Class Vocabulary
- Namespace
- LMKit.Tokenization
- Assembly
- LM-Kit.NET.dll
Provides advanced tokenization capabilities and manages the model's vocabulary. The vocabulary of a large language model is composed of tokens that may represent whole words or word fragments. This class lazily loads the vocabulary and offers methods for tokenization, decoding, and token healing.
public sealed class Vocabulary
- Inheritance
-
Vocabulary
- Inherited Members
Properties
- Size
Gets the total number of tokens in the model's vocabulary.
- Vocabs
Gets the complete list of tokens (vocabulary) used by the model. Each entry corresponds to a token or text chunk.
- VocabularyMode
Gets the vocabulary mode used by the model. This indicates the type of tokenizer and vocabulary utilized by the model.
Methods
- Decode(IEnumerable<int>)
Decodes a sequence of token identifiers into a human-readable string. Special tokens (beginning and end of sequence) are skipped.
- DecodeEnd(IEnumerable<int>, int)
Decodes a sequence of token identifiers, returning the ending segment of the resulting string up to a specified maximum length.

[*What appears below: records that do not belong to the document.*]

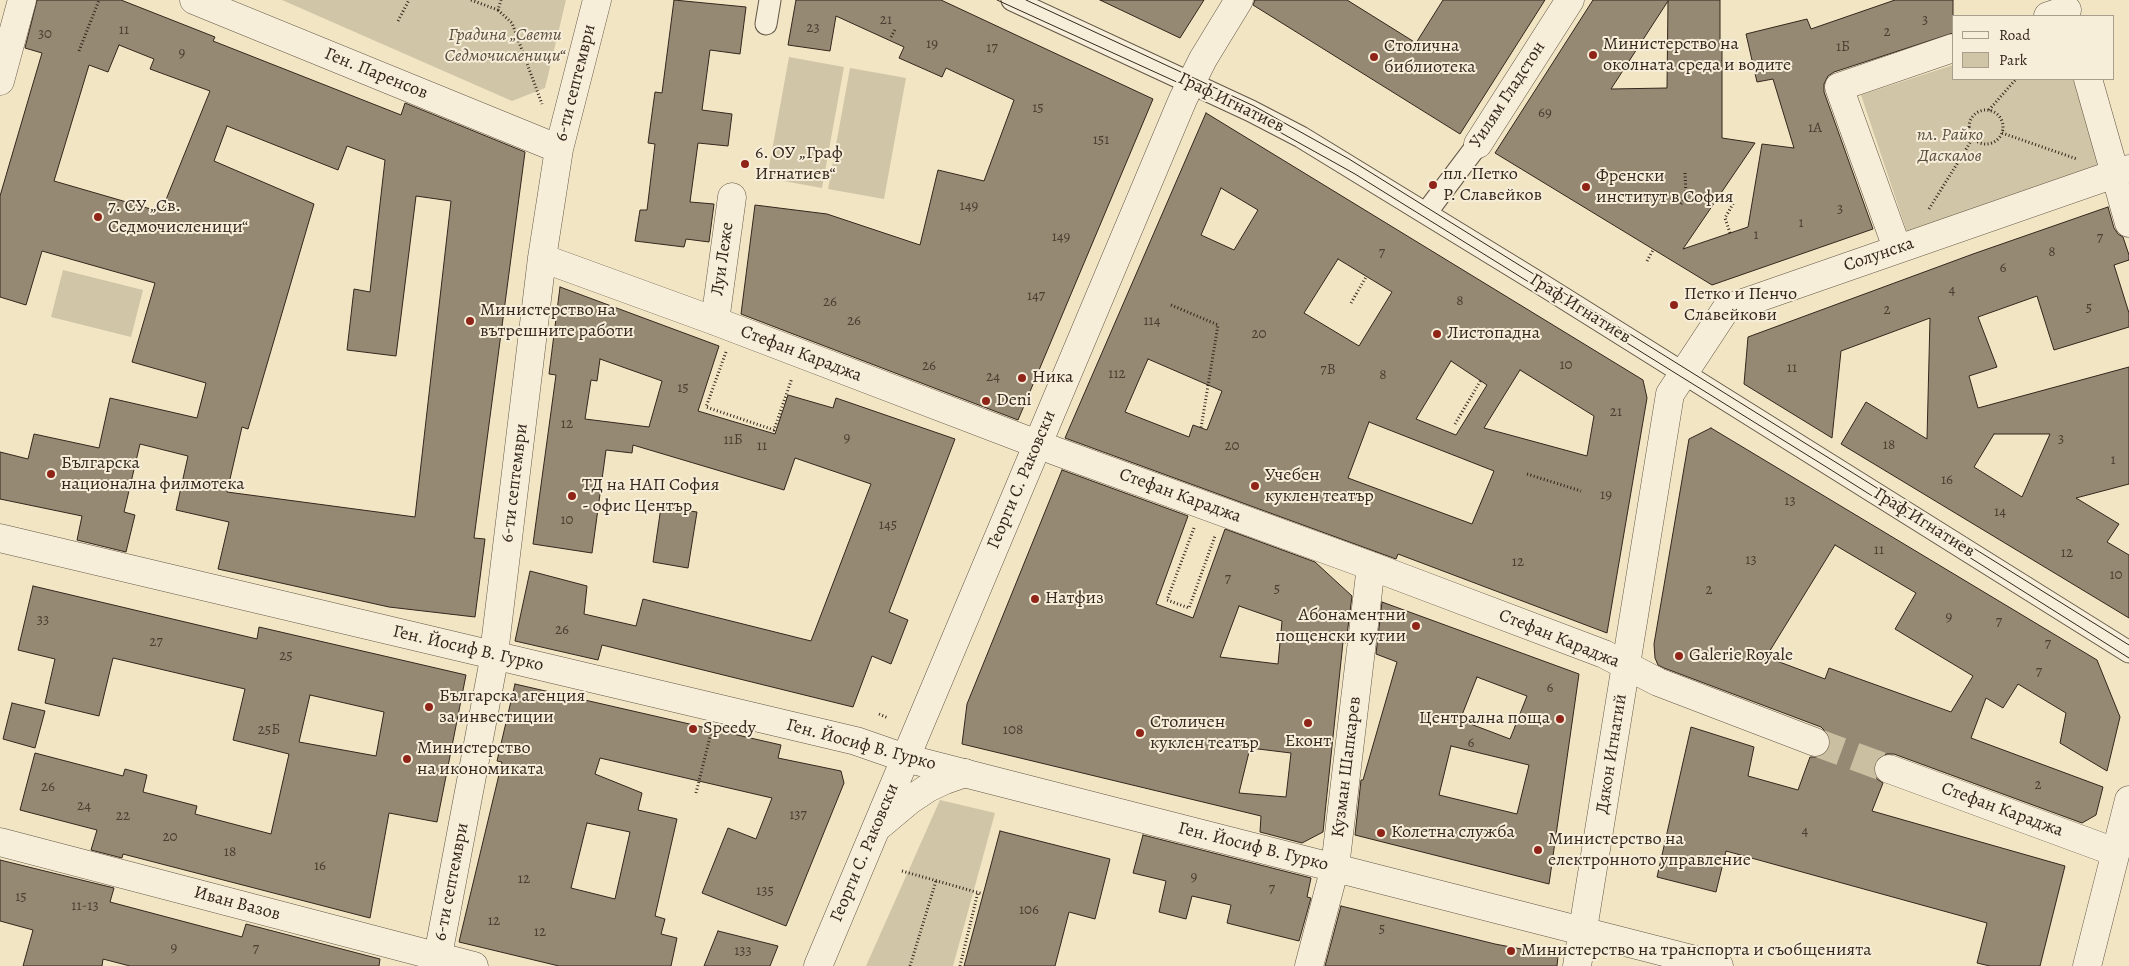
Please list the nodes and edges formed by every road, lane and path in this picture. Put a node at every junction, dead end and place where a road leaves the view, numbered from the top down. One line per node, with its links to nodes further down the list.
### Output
1 (22, 0): 19 (street)
2 (99, 0): 18 (path)
3 (194, 0): 28 (street, Ген. Паренсов)
4 (409, 0): 13 (path)
5 (471, 0): 12 (path)
6 (501, 0): 12 (path)
7 (597, 0): 28 (street, 6-ти септември)
8 (770, 0): 14 (street)
9 (1012, 0): 22 (street, Граф Игнатиев)
10 (1239, 0): 22 (street, Георги С. Раковски)
11 (1570, 0): 27 (street, Уилям Гладстон)
12 (498, 10): 23 (path)
13 (398, 22)
14 (766, 24)
15 (896, 28): 16 (path)
16 (892, 37)
17 (1952, 48): 39 (street)
18 (78, 51)
19 (0, 80)
20 (2015, 80): 24 (path)
21 (2088, 80): 30 (street)
22 (1191, 83): 36 (street, Граф Игнатиев); 52 (street, Георги С. Раковски)
23 (543, 107)
24 (1989, 110): 25 (path); 26 (path)
25 (2002, 133): 26 (path); 29 (path)
26 (1973, 138): 32 (path)
27 (1478, 144): 36 (street, Уилям Гладстон)
28 (559, 149): 41 (street, 6-ти септември)
29 (2061, 153)
30 (2122, 172): 37 (street); 39 (street, Солунска)
31 (1685, 173): 35 (path)
32 (1938, 195)
33 (732, 196): 46 (street, Луи Леже)
34 (1734, 202): 38 (path)
35 (1681, 204)
36 (1426, 213): 49 (street, Граф Игнатиев)
37 (2129, 223)
38 (1730, 233)
39 (1897, 248): 49 (street, Солунска)
40 (1654, 250): 42 (path)
41 (542, 258): 46 (street, Стефан Караджа); 59 (street, 6-ти септември)
42 (1647, 261)
43 (1366, 277): 44 (path)
44 (1351, 304)
45 (1171, 306): 51 (path)
46 (724, 325): 47 (street, Стефан Караджа); 47 (path)
47 (800, 354): 52 (street, Стефан Караджа)
48 (1482, 380): 50 (path)
49 (1677, 384): 58 (street, Граф Игнатиев); 60 (street, Дякон Игнатий)
50 (1455, 424)
51 (1201, 428)
52 (1037, 444): 55 (street, Стефан Караджа); 65 (street, Георги С. Раковски)
53 (1527, 474): 54 (path)
54 (1582, 491)
55 (1213, 508): 55 (path); 57 (street, Стефан Караджа)
56 (0, 538): 59 (street, Ген. Йосиф В. Гурко)
57 (1371, 566): 60 (street, Стефан Караджа); 73 (street, Кузман Шапкарев)
58 (2129, 652)
59 (494, 655): 65 (street, Ген. Йосиф В. Гурко); 79 (street, 6-ти септември)
60 (1627, 666): 64 (street, Стефан Караджа); 78 (street, Дякон Игнатий)
61 (879, 714): 62 (path)
62 (888, 718)
63 (713, 725): 68 (path)
64 (1815, 742)
65 (905, 758): 67 (street, Ген. Йосиф В. Гурко); 70 (street, Георги С. Раковски)
66 (1889, 769): 72 (street, Стефан Караджа)
67 (964, 774): 70 (street); 73 (street, Ген. Йосиф В. Гурко)
68 (696, 793)
69 (2129, 800): 72 (street)
70 (876, 829): 81 (street, Георги С. Раковски)
71 (0, 842): 79 (street, Иван Вазов)
72 (2116, 852): 87 (street)
73 (1335, 868): 78 (street, Ген. Йосиф В. Гурко); 84 (street, Кузман Шапкарев)
74 (902, 871): 75 (path)
75 (936, 881): 76 (path); 82 (path)
76 (978, 892): 77 (path); 83 (path)
77 (983, 894)
78 (1584, 931): 85 (street, Дякон Игнатий); 86 (street, Ген. Йосиф В. Гурко)
79 (437, 961): 80 (street, Иван Вазов)
80 (474, 966)
81 (818, 966)
82 (910, 966)
83 (960, 966)
84 (1310, 966)
85 (1577, 966)
86 (1719, 966)
87 (2087, 966)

- DecodeStart(IEnumerable<int>, int)
Decodes a sequence of token identifiers, returning the beginning segment of the resulting string up to a specified maximum length.
- GetToken(string)
Retrieves the token identifier corresponding to a given string value.
- Tokenize(string)
Tokenizes the given text into an array of token identifiers. Special tokens are added and parsed based on the configuration.